Exercise goal: Print the data below exactly, but only the lines from the one containing "of human prostate" down to the one containing "seminiferous ducts show", inclusive.

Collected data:
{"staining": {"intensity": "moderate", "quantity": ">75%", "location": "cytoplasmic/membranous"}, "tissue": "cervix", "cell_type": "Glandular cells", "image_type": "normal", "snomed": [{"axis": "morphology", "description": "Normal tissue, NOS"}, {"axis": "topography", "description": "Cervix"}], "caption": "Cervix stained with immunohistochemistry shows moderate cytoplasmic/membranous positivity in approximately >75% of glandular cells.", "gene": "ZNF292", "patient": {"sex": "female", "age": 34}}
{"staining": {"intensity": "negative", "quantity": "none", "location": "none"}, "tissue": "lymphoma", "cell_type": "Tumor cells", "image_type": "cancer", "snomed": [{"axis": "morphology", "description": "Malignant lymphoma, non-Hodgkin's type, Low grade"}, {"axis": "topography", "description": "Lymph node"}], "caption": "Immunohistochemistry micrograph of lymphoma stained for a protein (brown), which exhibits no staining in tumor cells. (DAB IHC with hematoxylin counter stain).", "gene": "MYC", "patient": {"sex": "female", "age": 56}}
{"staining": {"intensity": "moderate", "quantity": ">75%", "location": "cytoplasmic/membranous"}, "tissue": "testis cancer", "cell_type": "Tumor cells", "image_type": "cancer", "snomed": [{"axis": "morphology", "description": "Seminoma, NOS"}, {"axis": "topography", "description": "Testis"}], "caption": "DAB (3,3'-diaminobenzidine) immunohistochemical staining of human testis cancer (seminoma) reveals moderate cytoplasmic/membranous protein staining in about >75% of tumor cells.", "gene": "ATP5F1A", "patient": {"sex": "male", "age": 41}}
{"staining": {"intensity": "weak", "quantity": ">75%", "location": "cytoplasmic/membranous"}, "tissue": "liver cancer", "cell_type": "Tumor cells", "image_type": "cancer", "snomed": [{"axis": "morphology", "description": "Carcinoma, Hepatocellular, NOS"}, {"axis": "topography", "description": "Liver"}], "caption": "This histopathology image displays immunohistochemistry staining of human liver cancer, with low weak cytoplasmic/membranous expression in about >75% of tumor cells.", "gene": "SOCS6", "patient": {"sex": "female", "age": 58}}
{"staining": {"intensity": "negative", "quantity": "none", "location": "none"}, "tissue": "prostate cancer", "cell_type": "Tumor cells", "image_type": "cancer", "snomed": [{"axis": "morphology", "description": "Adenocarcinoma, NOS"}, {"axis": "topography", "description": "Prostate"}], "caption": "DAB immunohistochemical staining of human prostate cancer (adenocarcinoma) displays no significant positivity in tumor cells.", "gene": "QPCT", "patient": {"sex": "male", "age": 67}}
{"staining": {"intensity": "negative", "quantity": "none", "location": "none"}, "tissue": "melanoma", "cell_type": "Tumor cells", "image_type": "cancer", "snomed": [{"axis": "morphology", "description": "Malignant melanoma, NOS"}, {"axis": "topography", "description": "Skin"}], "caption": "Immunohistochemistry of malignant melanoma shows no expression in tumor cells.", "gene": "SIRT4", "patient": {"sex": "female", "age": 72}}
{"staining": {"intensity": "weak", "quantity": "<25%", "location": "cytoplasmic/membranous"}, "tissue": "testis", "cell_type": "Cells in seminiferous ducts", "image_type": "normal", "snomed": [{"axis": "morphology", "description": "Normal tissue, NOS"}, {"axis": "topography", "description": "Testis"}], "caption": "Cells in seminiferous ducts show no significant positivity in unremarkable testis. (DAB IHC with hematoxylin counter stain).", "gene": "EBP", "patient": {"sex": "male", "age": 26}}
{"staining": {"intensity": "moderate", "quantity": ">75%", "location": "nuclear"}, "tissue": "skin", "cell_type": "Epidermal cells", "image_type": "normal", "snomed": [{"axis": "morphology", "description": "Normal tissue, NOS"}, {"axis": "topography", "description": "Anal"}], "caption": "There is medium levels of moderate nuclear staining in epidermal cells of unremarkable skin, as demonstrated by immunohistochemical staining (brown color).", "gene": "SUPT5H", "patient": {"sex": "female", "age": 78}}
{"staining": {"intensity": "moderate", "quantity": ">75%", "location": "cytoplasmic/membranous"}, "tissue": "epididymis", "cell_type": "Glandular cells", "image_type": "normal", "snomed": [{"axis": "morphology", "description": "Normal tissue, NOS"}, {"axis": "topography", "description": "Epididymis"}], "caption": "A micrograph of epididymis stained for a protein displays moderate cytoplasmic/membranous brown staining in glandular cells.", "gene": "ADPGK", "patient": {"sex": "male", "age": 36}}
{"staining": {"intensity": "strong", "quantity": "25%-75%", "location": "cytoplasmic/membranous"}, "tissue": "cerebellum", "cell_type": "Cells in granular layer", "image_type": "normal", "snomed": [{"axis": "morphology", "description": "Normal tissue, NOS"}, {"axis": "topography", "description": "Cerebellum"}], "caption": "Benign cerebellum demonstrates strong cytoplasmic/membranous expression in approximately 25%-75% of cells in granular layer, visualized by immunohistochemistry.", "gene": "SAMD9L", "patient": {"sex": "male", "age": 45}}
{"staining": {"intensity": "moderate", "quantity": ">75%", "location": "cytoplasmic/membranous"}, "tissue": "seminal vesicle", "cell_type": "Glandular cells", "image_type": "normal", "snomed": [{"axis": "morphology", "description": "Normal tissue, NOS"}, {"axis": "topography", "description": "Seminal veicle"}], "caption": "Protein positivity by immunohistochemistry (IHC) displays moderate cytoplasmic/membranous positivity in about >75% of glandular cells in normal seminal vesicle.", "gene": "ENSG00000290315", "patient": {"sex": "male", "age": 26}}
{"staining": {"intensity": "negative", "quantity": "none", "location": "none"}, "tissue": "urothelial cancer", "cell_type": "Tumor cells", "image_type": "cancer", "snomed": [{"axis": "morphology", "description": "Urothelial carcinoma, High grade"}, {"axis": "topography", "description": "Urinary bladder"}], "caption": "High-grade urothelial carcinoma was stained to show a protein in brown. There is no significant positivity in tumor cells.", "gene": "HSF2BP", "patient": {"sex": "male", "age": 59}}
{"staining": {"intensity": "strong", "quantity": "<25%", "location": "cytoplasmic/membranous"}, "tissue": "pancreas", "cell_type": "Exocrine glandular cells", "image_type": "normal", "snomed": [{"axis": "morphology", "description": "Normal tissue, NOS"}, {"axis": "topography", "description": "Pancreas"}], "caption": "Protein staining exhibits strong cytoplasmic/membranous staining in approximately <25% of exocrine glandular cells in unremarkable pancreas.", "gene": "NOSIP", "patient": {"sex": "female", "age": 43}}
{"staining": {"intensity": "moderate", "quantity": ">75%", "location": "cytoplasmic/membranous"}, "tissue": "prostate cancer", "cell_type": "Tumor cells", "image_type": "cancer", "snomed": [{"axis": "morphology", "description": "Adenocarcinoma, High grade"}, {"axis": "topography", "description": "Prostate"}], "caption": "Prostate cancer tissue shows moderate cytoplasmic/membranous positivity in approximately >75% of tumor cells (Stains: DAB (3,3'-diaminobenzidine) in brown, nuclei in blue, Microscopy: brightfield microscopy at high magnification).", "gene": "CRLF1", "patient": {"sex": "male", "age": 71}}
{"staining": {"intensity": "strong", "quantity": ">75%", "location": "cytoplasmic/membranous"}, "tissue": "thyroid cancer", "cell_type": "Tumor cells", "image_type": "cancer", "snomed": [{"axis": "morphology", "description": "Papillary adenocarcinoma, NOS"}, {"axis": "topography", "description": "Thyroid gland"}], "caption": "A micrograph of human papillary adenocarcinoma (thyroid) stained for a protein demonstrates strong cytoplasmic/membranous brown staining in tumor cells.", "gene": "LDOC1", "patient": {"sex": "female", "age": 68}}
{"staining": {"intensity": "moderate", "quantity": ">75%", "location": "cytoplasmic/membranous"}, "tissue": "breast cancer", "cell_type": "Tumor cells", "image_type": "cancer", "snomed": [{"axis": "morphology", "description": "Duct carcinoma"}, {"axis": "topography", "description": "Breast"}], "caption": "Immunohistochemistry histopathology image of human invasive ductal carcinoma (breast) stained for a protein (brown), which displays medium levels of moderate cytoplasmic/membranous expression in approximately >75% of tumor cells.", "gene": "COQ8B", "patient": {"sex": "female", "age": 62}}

Worked solution:
{"staining": {"intensity": "negative", "quantity": "none", "location": "none"}, "tissue": "prostate cancer", "cell_type": "Tumor cells", "image_type": "cancer", "snomed": [{"axis": "morphology", "description": "Adenocarcinoma, NOS"}, {"axis": "topography", "description": "Prostate"}], "caption": "DAB immunohistochemical staining of human prostate cancer (adenocarcinoma) displays no significant positivity in tumor cells.", "gene": "QPCT", "patient": {"sex": "male", "age": 67}}
{"staining": {"intensity": "negative", "quantity": "none", "location": "none"}, "tissue": "melanoma", "cell_type": "Tumor cells", "image_type": "cancer", "snomed": [{"axis": "morphology", "description": "Malignant melanoma, NOS"}, {"axis": "topography", "description": "Skin"}], "caption": "Immunohistochemistry of malignant melanoma shows no expression in tumor cells.", "gene": "SIRT4", "patient": {"sex": "female", "age": 72}}
{"staining": {"intensity": "weak", "quantity": "<25%", "location": "cytoplasmic/membranous"}, "tissue": "testis", "cell_type": "Cells in seminiferous ducts", "image_type": "normal", "snomed": [{"axis": "morphology", "description": "Normal tissue, NOS"}, {"axis": "topography", "description": "Testis"}], "caption": "Cells in seminiferous ducts show no significant positivity in unremarkable testis. (DAB IHC with hematoxylin counter stain).", "gene": "EBP", "patient": {"sex": "male", "age": 26}}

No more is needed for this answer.